When the SUVs were in development, Ms. Sipes took the future, full-line SUV team out to the proving grounds to do some vehicle testing. They expected the usual driving exercises, but she had another idea. Hint, hint: On the way she stopped at a shoe store to buy several pairs of size-12 high heels.


"A few times a year we go off site and try to have a learning exercise that is a lot of fun," said Sipes. "We took our group to the proving grounds and broke them into teams. One guy on each team had to be Mr. Mom. We dressed him in a garbage bag to simulate a tight skirt. We gave him rubber gloves with press on nails, a purse, a baby and a baby stroller and some chores like loading groceries."


With all female handicaps in place, the men were then required to go through what women do routinely every day. They had to put the baby in a car seat and buckle them in, fold up the stroller, pull up the liftgate and stow the stroller, put grocery bags in the back. They then had to walk around the vehicle and step into it not using the running board. Wearing the gloves with press on nails they had to operate the key fob, adjust the radio and then figure out what to do with their purses-without breaking or losing a nail. Lost or broken fingernails or torn garbage bag skirts resulted in points against the final score.


"We had a lot of laughs," said Sipes, "but the men's awareness of how women function in the vehicle really changed."

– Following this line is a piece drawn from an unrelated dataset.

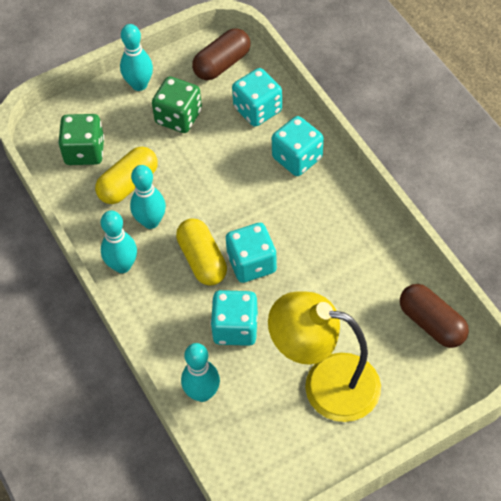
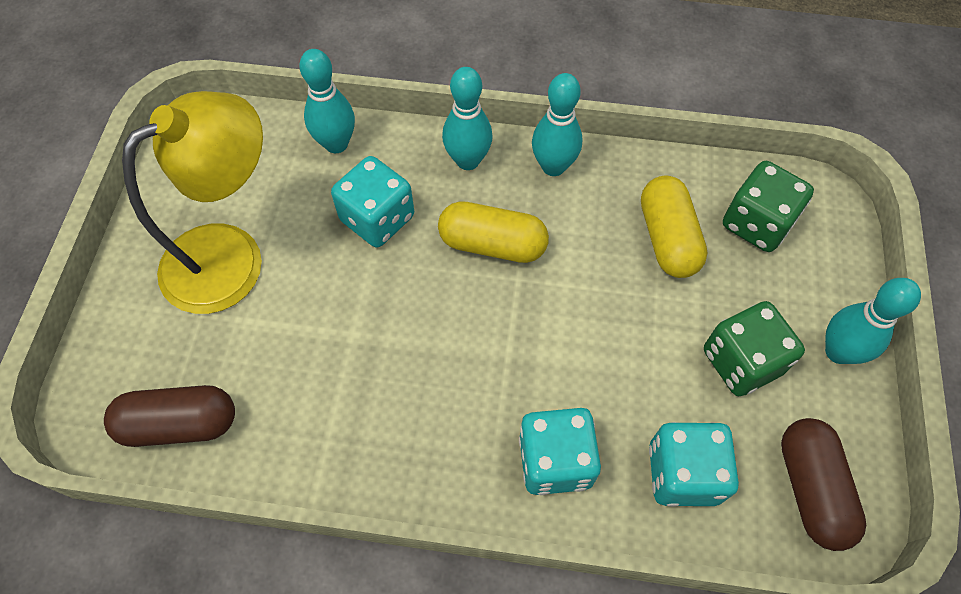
camera: 125 degrees right, 5 degrees up
(151, 221) = (591, 227): turquoise bowling pin -> turquoise bowling pin (468, 160)
(251, 263) = (442, 290): turquoise dice -> none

Girldriver USARetractable running boards are standard now on all GM large SUVs. "The men didn't understand why they were needed since they just step over them," remarks Sipes. "Now they are there and they can be turned on or off depending on whether or not the driver wants to use them."


Women also now have a place to put their purse in GM's large SUVs-another result of Sipes' caper.


"I never think twice about finding a location for my purse," said Mark Cieslak, vehicle chief engineer for full-size trucks/hybrids, as if he'd been carrying one all his life. Cieslak seemed very proud that he got to be Mr. Mom and learn from it.


"You had to manipulate the key fob, open the car door and dial in a radio station wearing those fake fingernails. It was an experience," he said. "Then you start to think if I have a purse, is the console big enough to stow it? And hats off to women in skirts who are trying to get into a vehicle."


"I took for granted that my wife had all these things to do like put our child in a child seat," he adds. "It isn't that easy in pumps and a skirt."

Cieslak's big moment came when he got home that night and told his wife and daughter what he'd been up to.


"They were really impressed that we did something like that and that finally we were designing a vehicle that accommodates everybody. It was so rewarding to see how it resonated with my daughter and my wife."


The timing for this event was perfect since General Motors was developing the new SUVs. "As a result of our exercises, we made the liftgate easy to open and close, made the console big enough to hold a purse and put running boards on the vehicle," says Sipes.


Companies don't really deconstruct successes around whether or not female energy has an effect on business, but Sipes' cross dressing event got quantifiable results that most likely would not have occurred without her feminine point of view.


"Twenty years ago I never would have attempted this at GM," says Ms. Sipes. "I would have been labeled a feminazi and lost my career."